LETTER FROM THE PUBLISHER

Coles Phinizy, who sometimes is lighter-than-air and often is heavier-than-water, has been drifting around in those ubiquitous snoopers on the sports scene, the Goodyear blimps (page 68). It is Coles's opinion that of all the vehicles invented by man—including the oxcart, the Apollo capsules and the Flexible Flyer—the only truly adventurous one is the free balloon, since it is the only one that will not take man where he wants to go. He further believes that the gas-filled dirigibles are first cousins in nature and spirit to balloons because, while they will take a man where he wants to go, they do it in their own way and at their own pace.

Blimps are so utterly light for their size, and their size is so great, that flying them requires a very special old-time, seat-of-the-pants skill. "Any dolt," says Coles, "can pilot the blimp crudely during his first flight, as any dolt can crudely manage the tiller of a sailboat in a few hours of trying. But real blimp pilots, like good sailing skippers, react instantly to wind shifts—seemingly almost anticipating change. It is not a thing that can be learned from a book; it is feel, gained by long hours at it. I was in the blimp at the Gator Bowl, in winds fluctuating between 20 and 28 miles an hour. We sat at an angle off the stadium, apparently solid as a rock, so solid I could hand-hold seven-power binoculars. The TV cameraman had a steady camera, but primarily because the pilot was in constant subtle motion. His feet kept moving, giving first left, then right rudder, his right hand worked at the elevator controls, lifting the nose in lulls, burrowing into increasing wind.
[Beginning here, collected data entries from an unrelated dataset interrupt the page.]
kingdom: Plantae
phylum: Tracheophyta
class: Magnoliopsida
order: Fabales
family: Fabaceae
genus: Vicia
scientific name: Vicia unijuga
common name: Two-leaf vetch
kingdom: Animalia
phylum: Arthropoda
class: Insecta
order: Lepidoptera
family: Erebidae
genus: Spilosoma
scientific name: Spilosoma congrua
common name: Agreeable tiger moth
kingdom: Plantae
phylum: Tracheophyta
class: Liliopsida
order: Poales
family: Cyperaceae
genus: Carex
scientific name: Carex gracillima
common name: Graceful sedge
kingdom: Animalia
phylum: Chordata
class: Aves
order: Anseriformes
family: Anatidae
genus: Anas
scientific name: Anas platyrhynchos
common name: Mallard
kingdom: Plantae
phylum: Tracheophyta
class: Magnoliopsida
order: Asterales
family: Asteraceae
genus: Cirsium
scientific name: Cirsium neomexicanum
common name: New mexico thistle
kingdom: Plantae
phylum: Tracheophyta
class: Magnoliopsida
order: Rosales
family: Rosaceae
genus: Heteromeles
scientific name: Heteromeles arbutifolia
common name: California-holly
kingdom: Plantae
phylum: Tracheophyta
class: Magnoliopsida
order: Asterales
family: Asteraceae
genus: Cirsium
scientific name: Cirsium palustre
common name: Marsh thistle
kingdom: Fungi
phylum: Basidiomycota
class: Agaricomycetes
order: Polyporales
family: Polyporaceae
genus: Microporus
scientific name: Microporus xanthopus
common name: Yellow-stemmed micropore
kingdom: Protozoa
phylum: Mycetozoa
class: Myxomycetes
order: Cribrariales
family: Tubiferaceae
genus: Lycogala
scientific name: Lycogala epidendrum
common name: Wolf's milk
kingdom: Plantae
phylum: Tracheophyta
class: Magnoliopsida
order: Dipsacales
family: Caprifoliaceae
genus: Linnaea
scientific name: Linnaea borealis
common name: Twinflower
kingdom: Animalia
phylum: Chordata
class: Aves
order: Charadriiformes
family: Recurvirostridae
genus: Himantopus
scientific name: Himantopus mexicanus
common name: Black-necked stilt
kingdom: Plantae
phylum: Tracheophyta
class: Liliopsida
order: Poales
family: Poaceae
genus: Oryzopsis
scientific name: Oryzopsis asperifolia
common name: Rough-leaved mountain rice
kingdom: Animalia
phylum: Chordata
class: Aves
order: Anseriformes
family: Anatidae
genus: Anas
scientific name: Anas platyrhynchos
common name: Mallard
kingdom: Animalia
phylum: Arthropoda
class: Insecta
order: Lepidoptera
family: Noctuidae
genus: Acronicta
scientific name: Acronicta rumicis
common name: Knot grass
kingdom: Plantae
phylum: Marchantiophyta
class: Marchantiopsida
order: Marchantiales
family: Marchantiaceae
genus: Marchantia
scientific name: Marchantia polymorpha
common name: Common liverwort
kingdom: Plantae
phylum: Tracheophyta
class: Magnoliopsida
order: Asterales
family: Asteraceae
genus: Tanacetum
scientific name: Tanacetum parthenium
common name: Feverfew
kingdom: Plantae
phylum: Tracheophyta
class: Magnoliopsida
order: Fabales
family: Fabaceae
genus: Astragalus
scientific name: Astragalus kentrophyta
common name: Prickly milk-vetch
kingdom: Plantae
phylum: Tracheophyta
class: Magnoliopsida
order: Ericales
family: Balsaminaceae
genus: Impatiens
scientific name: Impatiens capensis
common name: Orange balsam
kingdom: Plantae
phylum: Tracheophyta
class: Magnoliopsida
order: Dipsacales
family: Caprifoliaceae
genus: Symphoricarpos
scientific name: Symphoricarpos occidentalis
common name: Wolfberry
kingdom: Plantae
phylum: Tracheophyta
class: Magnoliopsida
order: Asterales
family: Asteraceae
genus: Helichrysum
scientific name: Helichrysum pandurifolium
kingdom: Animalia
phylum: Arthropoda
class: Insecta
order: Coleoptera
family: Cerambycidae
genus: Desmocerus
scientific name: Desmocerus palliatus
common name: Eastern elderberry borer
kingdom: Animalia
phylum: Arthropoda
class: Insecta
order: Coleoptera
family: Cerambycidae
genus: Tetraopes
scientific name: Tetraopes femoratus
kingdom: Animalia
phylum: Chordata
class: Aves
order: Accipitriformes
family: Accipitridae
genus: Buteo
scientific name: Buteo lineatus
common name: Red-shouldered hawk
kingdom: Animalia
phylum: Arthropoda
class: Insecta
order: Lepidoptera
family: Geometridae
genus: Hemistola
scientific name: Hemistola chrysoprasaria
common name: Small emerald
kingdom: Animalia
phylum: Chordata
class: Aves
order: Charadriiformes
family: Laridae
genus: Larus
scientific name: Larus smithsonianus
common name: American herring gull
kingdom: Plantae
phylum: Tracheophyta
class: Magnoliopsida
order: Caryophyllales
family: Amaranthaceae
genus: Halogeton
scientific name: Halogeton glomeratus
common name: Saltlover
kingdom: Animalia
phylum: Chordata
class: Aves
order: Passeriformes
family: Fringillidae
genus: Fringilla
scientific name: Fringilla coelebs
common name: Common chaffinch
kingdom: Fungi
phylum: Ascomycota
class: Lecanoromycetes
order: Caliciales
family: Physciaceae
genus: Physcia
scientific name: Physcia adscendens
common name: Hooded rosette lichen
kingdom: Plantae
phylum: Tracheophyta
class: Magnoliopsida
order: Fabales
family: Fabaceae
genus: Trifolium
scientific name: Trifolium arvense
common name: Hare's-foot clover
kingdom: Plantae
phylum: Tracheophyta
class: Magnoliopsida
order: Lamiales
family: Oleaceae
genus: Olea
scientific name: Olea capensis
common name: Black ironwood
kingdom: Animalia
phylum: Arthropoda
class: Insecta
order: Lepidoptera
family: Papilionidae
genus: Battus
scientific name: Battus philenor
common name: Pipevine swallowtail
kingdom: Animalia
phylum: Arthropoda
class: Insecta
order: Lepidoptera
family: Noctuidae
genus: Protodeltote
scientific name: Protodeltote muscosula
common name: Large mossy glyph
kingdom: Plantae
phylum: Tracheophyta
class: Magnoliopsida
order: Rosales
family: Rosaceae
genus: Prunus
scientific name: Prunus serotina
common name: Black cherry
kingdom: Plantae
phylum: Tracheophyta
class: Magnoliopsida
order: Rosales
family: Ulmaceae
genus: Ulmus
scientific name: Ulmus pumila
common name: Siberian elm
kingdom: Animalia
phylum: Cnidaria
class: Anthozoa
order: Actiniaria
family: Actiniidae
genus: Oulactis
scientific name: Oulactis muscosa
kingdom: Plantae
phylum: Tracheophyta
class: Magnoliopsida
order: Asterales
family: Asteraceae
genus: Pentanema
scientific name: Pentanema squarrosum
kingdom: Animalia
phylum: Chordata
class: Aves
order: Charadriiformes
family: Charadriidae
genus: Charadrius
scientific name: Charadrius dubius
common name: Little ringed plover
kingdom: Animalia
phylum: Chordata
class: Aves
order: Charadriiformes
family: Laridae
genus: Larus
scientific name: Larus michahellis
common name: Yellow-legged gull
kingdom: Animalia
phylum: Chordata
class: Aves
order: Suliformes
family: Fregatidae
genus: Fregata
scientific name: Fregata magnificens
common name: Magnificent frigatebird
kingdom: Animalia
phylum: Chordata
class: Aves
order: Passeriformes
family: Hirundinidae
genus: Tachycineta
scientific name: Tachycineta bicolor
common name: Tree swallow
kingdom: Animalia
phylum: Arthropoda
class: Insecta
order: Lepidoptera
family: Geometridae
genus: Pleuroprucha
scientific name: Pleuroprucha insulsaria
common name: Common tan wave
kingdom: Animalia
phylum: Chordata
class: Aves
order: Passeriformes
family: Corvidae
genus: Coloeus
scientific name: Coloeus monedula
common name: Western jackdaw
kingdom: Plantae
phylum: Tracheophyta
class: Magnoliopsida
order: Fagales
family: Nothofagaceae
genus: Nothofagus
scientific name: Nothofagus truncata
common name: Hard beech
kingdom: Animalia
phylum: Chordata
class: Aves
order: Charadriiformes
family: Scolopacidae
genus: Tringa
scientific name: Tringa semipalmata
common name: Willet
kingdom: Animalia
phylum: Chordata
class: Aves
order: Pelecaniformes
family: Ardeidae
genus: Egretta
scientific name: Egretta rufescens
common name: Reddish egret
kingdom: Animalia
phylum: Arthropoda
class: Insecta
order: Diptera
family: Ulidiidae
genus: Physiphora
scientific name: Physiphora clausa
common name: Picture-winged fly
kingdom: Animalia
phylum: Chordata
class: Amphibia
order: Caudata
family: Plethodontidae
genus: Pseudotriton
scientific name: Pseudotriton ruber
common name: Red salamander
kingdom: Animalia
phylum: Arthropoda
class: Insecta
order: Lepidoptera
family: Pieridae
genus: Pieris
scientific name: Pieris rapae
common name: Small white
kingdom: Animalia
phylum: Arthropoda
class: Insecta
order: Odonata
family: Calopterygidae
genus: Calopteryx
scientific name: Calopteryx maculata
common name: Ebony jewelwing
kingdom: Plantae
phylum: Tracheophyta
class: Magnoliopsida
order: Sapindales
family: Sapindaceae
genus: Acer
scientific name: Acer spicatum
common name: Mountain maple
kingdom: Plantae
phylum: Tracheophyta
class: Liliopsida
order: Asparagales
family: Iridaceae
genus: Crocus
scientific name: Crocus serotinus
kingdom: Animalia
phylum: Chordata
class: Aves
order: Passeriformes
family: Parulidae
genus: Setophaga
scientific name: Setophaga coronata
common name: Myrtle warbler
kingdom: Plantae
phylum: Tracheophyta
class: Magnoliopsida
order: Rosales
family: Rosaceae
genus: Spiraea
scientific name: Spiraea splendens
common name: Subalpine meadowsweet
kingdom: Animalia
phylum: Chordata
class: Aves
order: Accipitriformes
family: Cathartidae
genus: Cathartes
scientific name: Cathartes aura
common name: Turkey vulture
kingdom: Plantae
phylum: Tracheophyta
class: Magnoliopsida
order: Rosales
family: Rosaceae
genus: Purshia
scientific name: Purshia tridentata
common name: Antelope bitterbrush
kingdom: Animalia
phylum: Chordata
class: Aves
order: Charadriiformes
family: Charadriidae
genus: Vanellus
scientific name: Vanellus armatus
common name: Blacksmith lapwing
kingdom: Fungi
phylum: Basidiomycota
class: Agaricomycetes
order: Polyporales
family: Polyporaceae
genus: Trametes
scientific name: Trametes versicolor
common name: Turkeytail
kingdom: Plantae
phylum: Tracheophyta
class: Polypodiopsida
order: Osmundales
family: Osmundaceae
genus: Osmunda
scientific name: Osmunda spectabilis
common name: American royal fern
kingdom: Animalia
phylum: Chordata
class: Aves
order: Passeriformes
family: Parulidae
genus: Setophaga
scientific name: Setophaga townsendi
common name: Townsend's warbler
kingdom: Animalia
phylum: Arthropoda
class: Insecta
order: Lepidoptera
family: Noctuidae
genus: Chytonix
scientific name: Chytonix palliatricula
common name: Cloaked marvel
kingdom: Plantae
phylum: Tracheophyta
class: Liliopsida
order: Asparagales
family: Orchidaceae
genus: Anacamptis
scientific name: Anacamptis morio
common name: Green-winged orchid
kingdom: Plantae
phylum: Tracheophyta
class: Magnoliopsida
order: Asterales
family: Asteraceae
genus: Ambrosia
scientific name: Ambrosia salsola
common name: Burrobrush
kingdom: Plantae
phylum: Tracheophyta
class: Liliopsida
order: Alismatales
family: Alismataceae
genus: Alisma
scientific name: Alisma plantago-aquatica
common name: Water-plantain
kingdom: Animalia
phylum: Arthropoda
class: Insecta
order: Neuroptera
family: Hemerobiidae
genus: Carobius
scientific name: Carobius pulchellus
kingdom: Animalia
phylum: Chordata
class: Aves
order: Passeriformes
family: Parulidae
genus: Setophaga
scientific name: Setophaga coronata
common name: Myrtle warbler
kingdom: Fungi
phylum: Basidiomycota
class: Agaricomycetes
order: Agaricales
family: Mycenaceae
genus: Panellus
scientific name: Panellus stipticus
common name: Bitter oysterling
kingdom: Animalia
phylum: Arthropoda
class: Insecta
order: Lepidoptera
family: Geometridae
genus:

"Any ordinarily competent man can learn the small-plane bit in about 20 or 30 solo hours—takeoff and landing being the tacky propositions, particularly the latter. In limited respects, blimp flying is somewhat like small-plane flying, somewhat like sailing, but really not much like either. Blimp pilots are not considered truly competent until they have logged about 150 hours. Few of them learn enough in 300 take-offs and landings, no two of which are very much the same. A man can learn to bring a sailboat into an open mooring in any wind less than 30 miles an hour in a matter of days; it is simply learning how to get into the wind at the right time, letting the keel carry true in the water and making minor corrections. The blimp has no keel. The more it slows and loses steerage way as it comes down for a landing, the more it is susceptible to any little whimsical puff of the wind. Relatively speaking, landing a blimp in a 10-mile-an-hour wind is easy compared to landing it on a windless day. In a 10-mile wind there is air flowing over the control surfaces. The pilot is, in effect, merely bringing the blimp down to ground level where its landing lines can be seized while actually flying 10 miles an hour. When there is virtually no wind, the pilot must slow down to where there is virtually no air traveling over his control surfaces. In a sudden wind shift he has no means of correcting drastically.

"Blimp pilots love to get hotshot heavier-than-air pilots up for a ride. The prize trick is to take off a little light, motors going good, as they always must on a heavier-than-air takeoff. Then, about three seconds off, the blimp pilot cuts both engines back to idle. For a heavier-than-air man, such a loss of power so soon after takeoff means goodby forever. Goodyear Pilot Jim Maloney did just that about three years ago with the four men of the Air Force's Thunderbird jet team aboard. Terry Elms, the field manager of the blimp Columbia, was also along. 'Have you ever seen four supersonic jet jockeys all turn green simultaneously?' Elms asks."